For me, Ryan Adams’ music has been the type of tortured love that peeks in and out of the corners of your life at unpredictable intervals, never quite making good on its promise but always leaving you awestruck and wondering what the true depth of its possibility might be.
I first saw Whiskeytown on a whim while on vacation from college in a dank club on the outskirts of downtown Houston. It was a Tuesday night and only about six other people were in the audience, but somehow Adams and the songs that so freely spun out of him seemed like lost friends clamoring for a reassuring reunion. Years later I’d see him in New York, hair covering his face and ravaged by the most irascible of his legendary foul moods, looking every bit as combustible as you could imagine, and I half-feared a Cobain-esque flameout. And then years later I’d see him in Austin, crooked and full of guile as he crashed a writers-in-the-round performance with his foul mouth and devastatingly disruptive talent. All through it there was a sense that not only was I the lucky witness to one of the most profound, inspiring musical talents of a generation, but also that Adams was destined for an incomprehensible inner struggle that would embroil his talent in a parade of near-misses and true greatness.
Ryan Adams is the romantic fantasy that keeps rock writers in business—unrealized potential incarnate, a tabloid hero for the gossipy and jealous among us who will never be able to write a song as good as the ones he writes on his way out of bed each afternoon.

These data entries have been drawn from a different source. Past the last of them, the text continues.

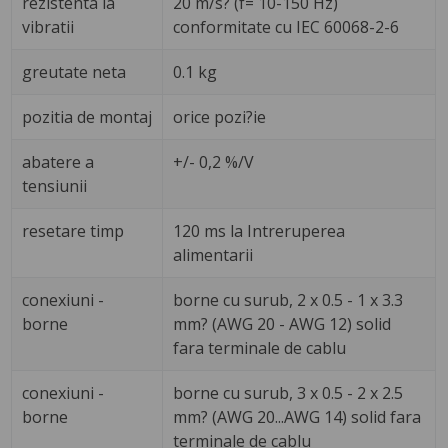
rezistenta la
20 m/s? (f= 10-150 Hz)
vibratii
conformitate cu IEC 60068-2-6
greutate neta
0.1 kg
pozitia de montaj
orice pozi?ie
abatere a
+/- 0,2 %/V
tensiunii
resetare timp
120 ms la Intreruperea
alimentarii
conexiuni -
borne cu surub, 2 x 0.5 - 1 x 3.3
borne
mm? (AWG 20 - AWG 12) solid
fara terminale de cablu
conexiuni -
borne cu surub, 3 x 0.5 - 2 x 2.5
borne
mm? (AWG 20...AWG 14) solid fara
terminale de cablu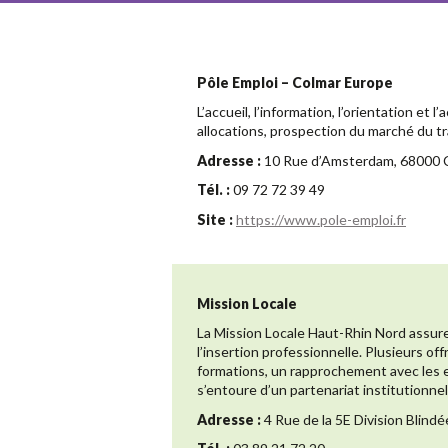
Pôle Emploi – Colmar Europe
L’accueil, l’information, l’orientation 
allocations, prospection du marché du tr
Adresse :
10 Rue d’Amsterdam, 68000 
Tél. :
09 72 72 39 49
Site :
https://www.pole-emploi.fr
Mission Locale
La Mission Locale Haut-Rhin Nord assure 
l’insertion professionnelle. Plusieurs o
formations, un rapprochement avec les e
s’entoure d’un partenariat institutionne
Adresse :
4 Rue de la 5E Division Blind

The music world has given Mr. Adams quite a bit of shit, and to be fair, for his part he has often given as good as he’s gotten, going to great lengths to ruin what, by all rights, should be one of modern music’s most rich, lasting legacies.
In this context, Cold Roses comes as a bit of relief, bereft of the posturing that so often attends Adams’ work. Shelving (one hopes indefinitely) his über-brat persona and refraining from dedicating songs to celebrity girlfriends, this double-disc effort isn’t the self-indulgent excess so many had feared (in this case, the two-disc approach is more “let’s pretend this is an old-timey record” schtick than unedited maximalism— the whole collection totals roughly 70 minutes). That said, there’s also a sense of retreat that permeates the record, a willingness to offer the comforts of familiar tones instead of ambitiously taking chances. The songs are all good enough, but nothing in particular stands out.
Listening to Cold Roses, it starts to seem like the best new lazy critic’s comparison for Adams isn’t Dylan or Westerberg, but rather Jackson Browne. Like Browne, Adams’ vocal delivery is often soothing and resonant, and his hooks and melodic sense are warm and enveloping, but there’s a certain blandness that permeates the affair as the songs inevitably hover at mid-tempo. On the first disc, for instance, only the garagey “Beautiful Sorta” (with its New York Dolls-tribute intro) interrupts the windswept quasi-country atmosphere, and even lead single “Let It Ride” only stands out for its slightly more propulsive rhythm. Taken in sum, all the songs run together and while it makes for good listening overall, there’s little of the urgency that has marked the brighter moments of both Ryan Adams’ Whiskeytown catalog and his solo work.
The verdict is still out on whether Adams’ career will ever ascend to the heights it should. But with two new releases scheduled for the next few months, perhaps we won’t have to wait much longer to see if he can achieve a renaissance. For its part, Cold Roses finds Adams retreading some of his strengths without blazing new ground. Pleasant if underwhelming, one suspects there’s just enough here to find reason to still believe.